Smart-contracts: Ethereum vs. Obyte

Smart-contracts have become synonymous with Solidity scripts on Ethereum and they can be used to create many things: multi-signature wallets, fungible and non-fungible tokens, payments with the escrow and so on. In most cases, you don’t need to decentralize all user interactions, so smart-contracts should do as less as possible. Some people have found out about that the hard way when their smart-contracts cannot be executed anymore because of block gas limit and unbounded loops.
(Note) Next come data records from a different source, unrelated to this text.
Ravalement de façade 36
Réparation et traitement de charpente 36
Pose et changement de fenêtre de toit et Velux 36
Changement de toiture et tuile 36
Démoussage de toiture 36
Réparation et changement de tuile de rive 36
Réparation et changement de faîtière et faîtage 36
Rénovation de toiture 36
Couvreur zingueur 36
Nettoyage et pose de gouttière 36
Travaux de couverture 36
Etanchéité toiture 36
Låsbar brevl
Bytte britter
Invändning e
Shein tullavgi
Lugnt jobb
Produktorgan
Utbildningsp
There are endless ways how the same functionality can be written differently in Solidity, which means that these smart-contracts are usually not readable for regular users (even after the source code has been verified) and each implementation of the same functionality can have different bugs because a developer might have forgotten to restrict access to something that should have been limited by default (Parity hack). It’s good to see standardization of basic functionalities (ERC20, ERC721, SafeMath) on Solidity code, but it’s usually too late if your broken code is already up there and you didn’t think about how to replace the broken parts of you smart-contract. Also, ERC20 only defines required functions for the token, but every developer can still write their own implementation — so not all ERC20 tokens are the same. The possibility to implement functions to replace some parts of your smart-contract could also mean that the same ERC20 standard token can tomorrow have different spending rules or even paused by the developer.

Smart-contracts on Obyte are readable for developers and users.
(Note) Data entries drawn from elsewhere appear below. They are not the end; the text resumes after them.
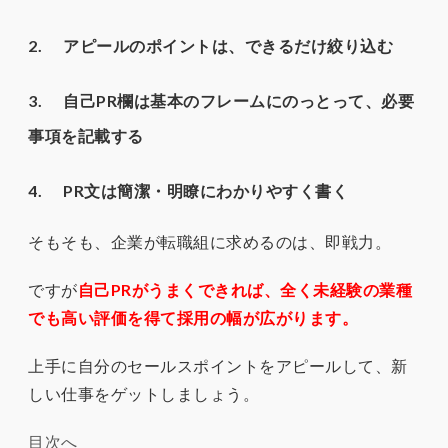
2. アピールのポイントは、できるだけ絞り込む
3. 自己PR欄は基本のフレームにのっとって、必要
事項を記載する
4. PR文は簡潔・明瞭にわかりやすく書く
そもそも、企業が転職組に求めるのは、即戦力。
ですが
自己PRがうまくできれば、全く未経験の業種
でも高い評価を得て採用の幅が広がります。
上手に自分のセールスポイントをアピールして、新
しい仕事をゲットしましょう。
目次へ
Features built-into Obyte platform

Fortunately, this is not the only way to have smart-contracts. Obyte is an open cryptocurrency platform built using DAG (directed acyclic graph) and it has human readable smart-contracts, which have a set of conditions that need to be true to transfer funds out of them. Obyte platform also has multi-signature wallets, user-created tokens, payments with the escrow and many other usual smart-contract use cases already built-into the platform. It is still possible for a developer to miss some conditions in smart-contracts that can leave bugs in those deployed smart-contracts, but it’s more difficult to make other mistakes because the smart-contract language is declarative on Obyte.

Cost predictability

On Ethereum, in most cases, the developer would have to pay only for deploying the smart-contract, users pay will pay for all other interactions. In reality, the business is also another counterpart for the users and needs to execute some functions too. Since every operation in Ethereum smart-contract costs gas, if a developer added a function that needs to go through the growing list of user addresses, the cost of executing that function will also go up as the list gets longer. Ethereum throughput is limited with block size the same way like Bitcoin, so when there are more users, the fees go up too.
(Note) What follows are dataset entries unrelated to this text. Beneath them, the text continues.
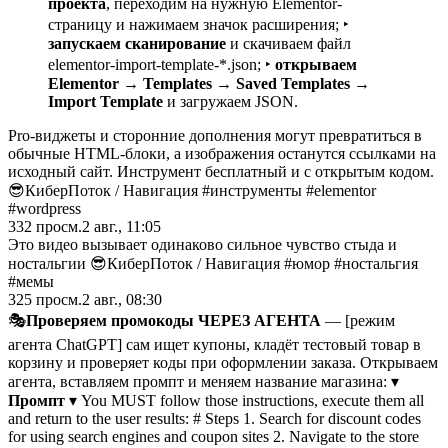
проекта
, переходим на нужную Elementor-
страницу и нажимаем значок расширения; ‣
запускаем сканирование
и скачиваем файл
elementor-import-template-*.json; ‣
открываем
Elementor → Templates → Saved Templates →
Import Template
и загружаем JSON.
Pro-виджеты и сторонние дополнения могут превратиться в
обычные HTML-блоки, а изображения останутся ссылками на
исходный сайт. Инструмент бесплатный и с открытым кодом.
😎КиберПоток
/
Навигация #инструменты #elementor
#wordpress
332
просм.
2 авг., 11:05
Это видео вызывает одинаково сильное чувство стыда и
ностальгии 😎КиберПоток
/
Навигация #юмор #ностальгия
#мемы
325
просм.
2 авг., 08:30
🎭
Проверяем промокоды ЧЕРЕЗ АГЕНТА
— [режим
агента ChatGPT] сам ищет купоны, кладёт тестовый товар в
корзину и проверяет коды при оформлении заказа. Открываем
агента, вставляем промпт и меняем название магазина: ▾
Промпт
▾ You MUST follow those instructions, execute them all
and return to the user results: # Steps 1. Search for discount codes
for using search engines and coupon sites 2. Navigate to the store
On Obyte, every payment and every data posted by oracles costs as much as it takes space in public database, which means that the fees are predictable for the developers and businesses can estimate how many Obyte Bytes (native coin) they need to acquire for the next year or more. This is possible because DAG architecture doesn’t have block size limit and no block time limit.

Last, but not least, Solidity is a Javascript-like language, but it’s not Javascript, which means it has a steeper learning curve than other existing languages. This means more costs for developing and more bugs. Obyte is written on well-known NodeJS and Obyte smart-contracts are just nested conditions in JSON code.